TASK TO COMPLETE | Word for word, restate the entries below, but exclude the images.

DATA TO USE |
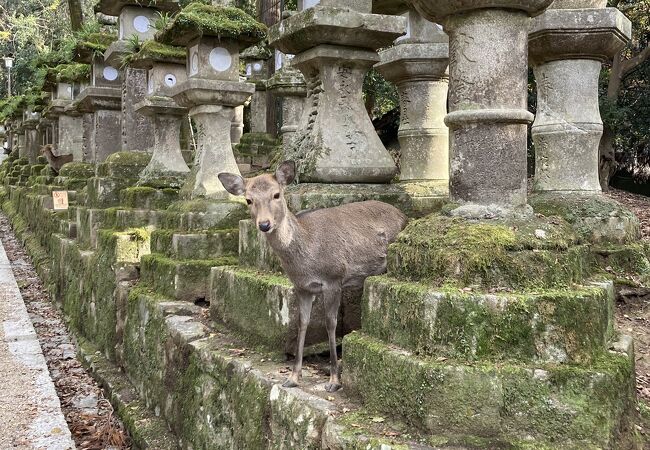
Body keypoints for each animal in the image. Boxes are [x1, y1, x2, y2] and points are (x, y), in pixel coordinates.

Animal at [218, 161, 404, 390]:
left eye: (277, 194)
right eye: (248, 199)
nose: (264, 224)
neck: (306, 258)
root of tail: (404, 216)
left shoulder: (334, 278)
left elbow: (330, 323)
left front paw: (334, 380)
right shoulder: (302, 287)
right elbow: (302, 323)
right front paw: (292, 377)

COMPLETED TASK |
Body keypoints for each animal in the image. Boxes are [x1, y1, x2, y2] and points are (x, y), in pixel coordinates.

Animal at [218, 161, 404, 390]:
left eye: (277, 194)
right eye: (248, 199)
nose: (264, 224)
neck: (306, 258)
root of tail: (404, 216)
left shoulder: (334, 278)
left elbow: (330, 323)
left front paw: (334, 380)
right shoulder: (302, 287)
right elbow: (302, 323)
right front paw: (292, 377)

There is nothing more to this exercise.